Problem

# The axial force in the column supporting the timber beam shown is P = 20 kips. Determine t...

The axial force in the column supporting the timber beam shown is P = 20 kips. Determine the smallest allowable length L of the bearing plate if the bearing stress in the timber is not to exceed 400 psi.

Fig. P8.18

#### Step-by-Step Solution

Solution 1

Since the bearing stress in the beam, should not exceed 400 psi,

$$\sigma_{\max } \leq 400$$ psi

Substitute $$\frac{P}{A}$$ for $$\sigma_{\max }$$.

$$\frac{P}{A} \leq 400 \mathrm{psi} \ldots \ldots$$ (1)

Here, $$P$$ is the applied axial force, and $$A$$ is the area of the bearing plate.

Calculate the area of the bearing plate.

$$A=L \times b$$

Here, $$L$$ is the smallest allowable length of the bearing plate and $$b$$ is the width of the plate.

Substitute 6 in. for $$b$$.

$$A=L \times 6$$

$$=6 L$$ in. $$^{2}$$

Calculate the smallest allowable length of the bearing plate.

Substitute $$6 L$$ in. $$^{2}$$ for $$A$$ and 20 kip for $$P$$ in equation (1).

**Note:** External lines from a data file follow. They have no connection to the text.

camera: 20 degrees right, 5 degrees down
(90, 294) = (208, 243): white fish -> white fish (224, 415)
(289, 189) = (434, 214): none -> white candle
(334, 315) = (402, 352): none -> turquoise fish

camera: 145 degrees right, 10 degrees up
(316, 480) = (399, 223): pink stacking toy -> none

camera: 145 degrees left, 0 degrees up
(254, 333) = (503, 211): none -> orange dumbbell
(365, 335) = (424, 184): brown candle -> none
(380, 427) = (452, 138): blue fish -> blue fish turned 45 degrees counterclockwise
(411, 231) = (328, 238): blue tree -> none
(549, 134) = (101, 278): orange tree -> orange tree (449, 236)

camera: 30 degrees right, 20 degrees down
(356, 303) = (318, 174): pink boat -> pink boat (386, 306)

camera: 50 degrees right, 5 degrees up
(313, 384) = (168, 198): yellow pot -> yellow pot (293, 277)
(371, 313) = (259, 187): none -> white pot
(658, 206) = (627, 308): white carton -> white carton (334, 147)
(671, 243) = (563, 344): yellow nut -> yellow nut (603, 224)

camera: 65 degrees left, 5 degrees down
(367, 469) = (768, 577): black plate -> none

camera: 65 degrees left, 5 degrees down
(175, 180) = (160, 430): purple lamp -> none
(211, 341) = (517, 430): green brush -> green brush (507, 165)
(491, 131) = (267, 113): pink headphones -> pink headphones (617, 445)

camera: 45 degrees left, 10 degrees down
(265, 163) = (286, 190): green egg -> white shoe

$$\frac{P}{A} \leq 400 \mathrm{psi}$$

$$\frac{20 \times 10^{3} \mathrm{lb}}{6 L \text { in. }^{2}} \leq 400 \mathrm{psi}$$

$$\frac{20 \times 10^{3}}{6 L} \leq 400$$

$$L \geq \frac{20 \times 10^{3}}{6 \times 400}$$

$$L \geq 8.33$$ in.

For the beam to be under safe condition, the length of the beam should be greater than or equal to $$8.33 \mathrm{in}$$. but not less than $$8.33$$ in. Hence the smallest length of the beam is $$8.33$$ in.

$$L=8.33$$ in.

Therefore, the smallest allowable length of the timber beam is $$8.33 \mathrm{in}$$.